## PROBLEM REQUIREMENTS
From the records below, please repeat exactly the line that has "index mcp: (87, 208)", the line that has "middle dip: (158, 213)", and every line between them, and nothing else.

= Beginning of Section =

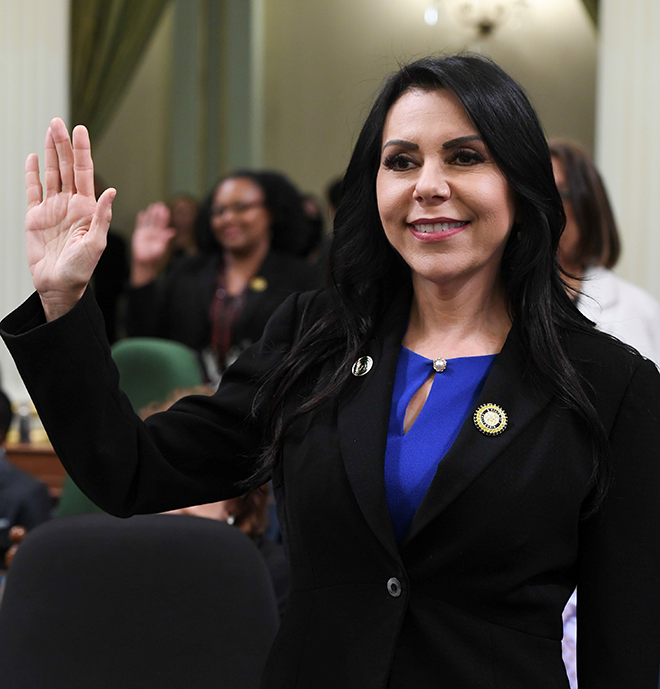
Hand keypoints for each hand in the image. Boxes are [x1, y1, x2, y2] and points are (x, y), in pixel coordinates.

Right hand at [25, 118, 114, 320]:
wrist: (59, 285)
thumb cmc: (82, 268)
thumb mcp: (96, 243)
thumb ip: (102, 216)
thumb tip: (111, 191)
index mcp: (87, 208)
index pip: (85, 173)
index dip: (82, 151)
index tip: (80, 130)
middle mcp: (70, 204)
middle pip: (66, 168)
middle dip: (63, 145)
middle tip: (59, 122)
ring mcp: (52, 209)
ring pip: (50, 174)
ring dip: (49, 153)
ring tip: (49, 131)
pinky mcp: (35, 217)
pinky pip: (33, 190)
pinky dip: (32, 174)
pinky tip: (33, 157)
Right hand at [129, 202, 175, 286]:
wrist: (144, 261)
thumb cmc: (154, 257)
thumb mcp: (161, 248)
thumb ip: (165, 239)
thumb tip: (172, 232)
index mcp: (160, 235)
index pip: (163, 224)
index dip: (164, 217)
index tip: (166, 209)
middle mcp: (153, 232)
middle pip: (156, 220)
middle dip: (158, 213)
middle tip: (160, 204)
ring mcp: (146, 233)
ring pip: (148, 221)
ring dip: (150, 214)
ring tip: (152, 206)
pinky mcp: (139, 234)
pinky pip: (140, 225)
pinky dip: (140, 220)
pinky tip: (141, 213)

= End of Section =
= Beginning of Section =

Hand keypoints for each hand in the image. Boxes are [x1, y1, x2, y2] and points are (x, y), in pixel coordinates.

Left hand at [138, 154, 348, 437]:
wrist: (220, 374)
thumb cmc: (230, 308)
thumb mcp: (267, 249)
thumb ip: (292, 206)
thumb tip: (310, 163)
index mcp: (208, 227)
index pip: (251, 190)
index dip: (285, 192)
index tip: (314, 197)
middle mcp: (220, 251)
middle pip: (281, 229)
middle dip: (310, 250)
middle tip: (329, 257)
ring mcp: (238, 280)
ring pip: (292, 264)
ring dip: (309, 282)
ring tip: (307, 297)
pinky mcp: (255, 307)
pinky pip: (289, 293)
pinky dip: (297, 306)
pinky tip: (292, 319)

= End of Section =

## RESULT OF THIS EXERCISE
index mcp: (87, 208)
index pip: (85, 173)
index dip: (82, 151)
index tip: (80, 130)
middle mcp: (70, 204)
middle pip: (66, 168)
middle dip: (63, 145)
middle tip: (59, 122)
ring mcp: (52, 209)
ring pip: (50, 174)
ring dip: (49, 153)
ring tip: (49, 131)
pinky mcp: (35, 217)
pinky pip: (33, 190)
pinky dip: (32, 174)
pinky tip: (33, 157)
Right hand at [129, 202, 175, 286]:
wrist: (144, 261)
thumb cmc: (154, 257)
thumb mcp: (161, 248)
thumb ip: (165, 239)
thumb tip: (172, 232)
index mcp: (160, 235)
index pip: (163, 224)
index dip: (164, 217)
index tip: (166, 209)
middle mcp: (153, 232)
middle pip: (156, 220)
middle dip: (158, 213)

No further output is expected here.